Ex-diretor do FBI rejeita convite para depôr no Senado americano

O senador Mark Warner, principal democrata do Comitê de Inteligência do Senado, disse nesta sexta-feira que o ex-diretor do FBI, James Comey, recusou um convite para prestar depoimento junto ao comitê na próxima semana.

— Sim, uma das coisas que fizemos foi ter convidado Comey para depôr na próxima terça. Ele não vai vir, mas esperamos que em um futuro não muito distante vamos encontrar tempo para ele vir e falar com nossa comissão — disse Warmer, em uma entrevista à rede MSNBC, segundo o Extra.

Toda a confusão começou na terça-feira, quando o presidente Donald Trump demitiu Comey do FBI (a polícia federal americana). Segundo veículos de imprensa dos EUA, o ex-diretor estava fazendo um pronunciamento para agentes do FBI em Los Angeles, e teria descoberto a demissão quando as TVs no local começaram a falar de sua saída, segundo fontes internas, e depois recebido uma notificação.
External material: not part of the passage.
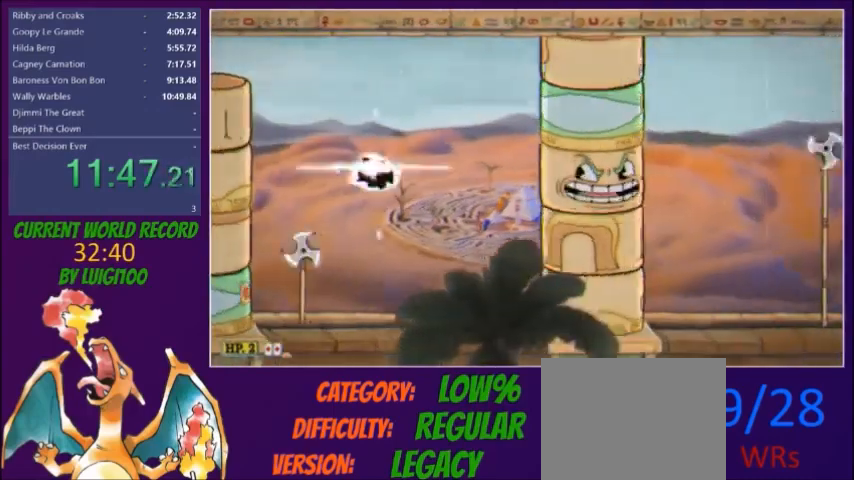
{"buttons": [], "button_events": [[67, "DPAD_DOWN", "up"], [167, "L2", "down"], [267, "L2", "up"], [367, "DPAD_DOWN", "down"], [434, "DPAD_DOWN", "up"]]}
As pessoas no local ficaram chocadas, segundo as fontes.

A demissão veio após uma série de divergências com o governo por conta de uma investigação sobre a interferência russa nas eleições de 2016, além da controversa condução de um inquérito sobre o uso de comunicações oficiais da candidata derrotada Hillary Clinton. O presidente alegou que o diretor não estava apto a liderar efetivamente a polícia federal.

Atráves das redes sociais, Trump advertiu Comey a não vazar as conversas entre os dois à imprensa. Mais uma vez, o republicano usou o Twitter para emitir declarações agressivas contra figuras de peso na cena política americana. A história torna ainda mais turbulento o seu governo, enquanto corre uma tensa investigação sobre a influência russa na corrida presidencial que o elegeu, com suspeitas de que Trump poderia ter sido favorecido pela manipulação de Moscou.
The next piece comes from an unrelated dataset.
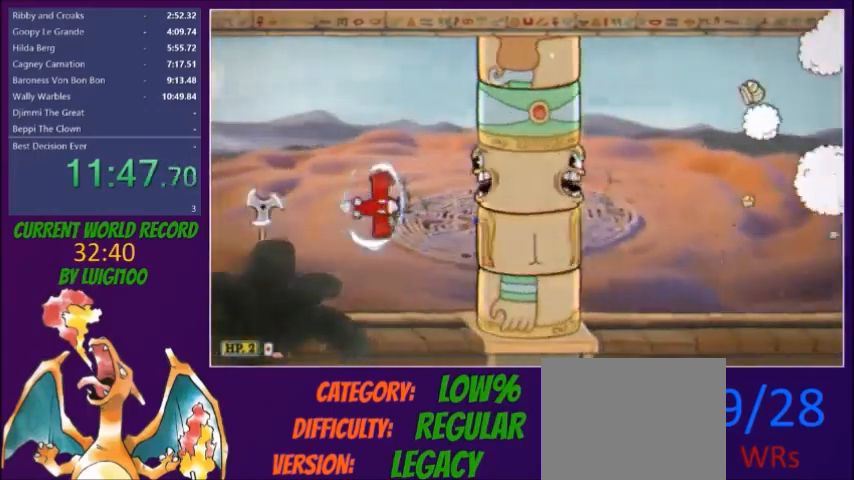
{"buttons": ["DPAD_LEFT"], "button_events": [[167, "DPAD_LEFT", "down"], [300, "DPAD_DOWN", "down"], [367, "DPAD_DOWN", "up"]]}
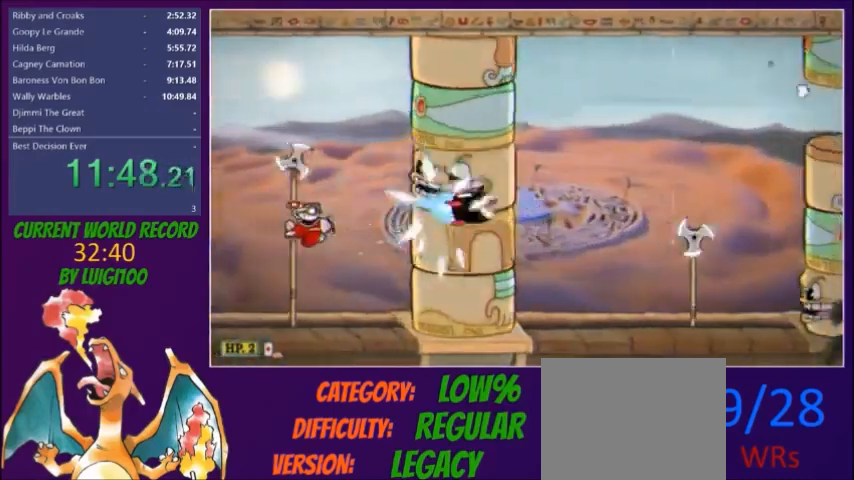
{"buttons": [], "button_events": [[167, "DPAD_UP", "down"], [234, "DPAD_LEFT", "up"], [234, "DPAD_UP", "up"]]}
“James Comey, é melhor que não haja ‘gravações’ das nossas conversas antes que ele comece a vazar à imprensa!”, escreveu na rede social.

Nessa sexta, o mandatário disse que não cobrou lealdade do ex-diretor durante um jantar realizado em janeiro.

— Não, eu não fiz, mas não acho que seria uma pergunta ruim para se pedir. Lealdade ao país é importante. Quero dizer, depende de como você define a lealdade — disse Trump ao canal Fox News em uma entrevista que será veiculada no sábado.

Perguntado sobre sua insinuação em um tweet de que poderia haver gravações de suas conversas com Comey, Trump disse que eu não podia nem iria falar sobre o assunto.

— Tudo que eu quero é que o Comey seja honesto, eu espero e tenho certeza que ele será. Eu espero — finalizou o líder americano.